Ne scriveva molto bene anche Natalia Ginzburg in un suo saggio, constatando come la coscienza del baratro - ''cadere in un pozzo'' - fosse intimamente connessa con il concetto stesso di femminilità: una sensibilità che diventa un giogo e una schiavitù. In questo piccolo mattoncino emotivo Sibilla ci mostra che é possibile spezzare la catena.


"Entrambi mi rappresentavano l'uomo e la donna d'oggi alla soglia della vita, la loro tristezza e la loro speranza. Mentre l'una deve ancora spezzare vincoli esteriori e interiori per conquistare la propria personalità, l'altro ha bisogno d'esser visto, d'esser guardato negli occhi da lei come da un'anima che sa e vuole.
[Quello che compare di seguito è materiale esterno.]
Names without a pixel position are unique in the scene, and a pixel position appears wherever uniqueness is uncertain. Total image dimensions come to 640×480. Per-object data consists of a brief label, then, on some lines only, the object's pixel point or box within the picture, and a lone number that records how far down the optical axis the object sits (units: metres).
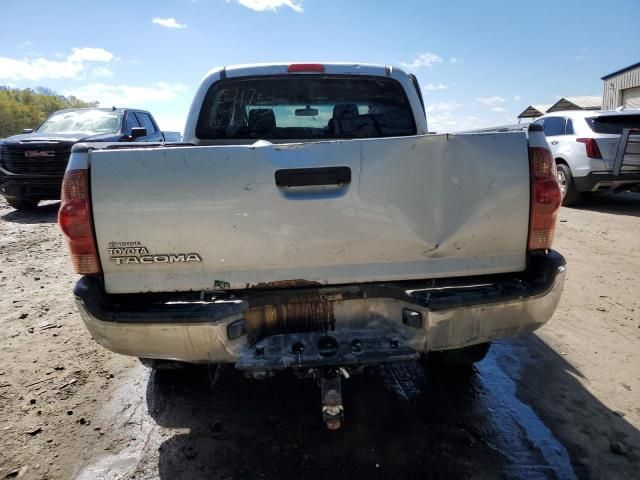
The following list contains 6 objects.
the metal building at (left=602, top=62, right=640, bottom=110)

(...) Nel futuro, nel futuro. La certezza d’un tale avvenimento mi si era andata formando inavvertitamente, forse dall’adolescenza, forse prima, quando l’atmosfera penosa della casa ove due cuori avevano cessato di comprendersi, mi aveva rivolta l’anima alle indagini appassionate. Come le aveva perseguite il mio temperamento logico e assoluto, a traverso ogni ostacolo! A tratti, un senso di ammirazione quasi di estranea mi prendeva per il cammino da me percorso; avevo la rapida intuizione di significare qualcosa di raro nella storia del sentimento umano, d’essere tra i depositari d’una verità manifestatesi qua e là a dolorosi privilegiati…E pensosa, mi chiedevo se sarei riuscita un giorno ad esprimere per la salvezza altrui una parola memorabile".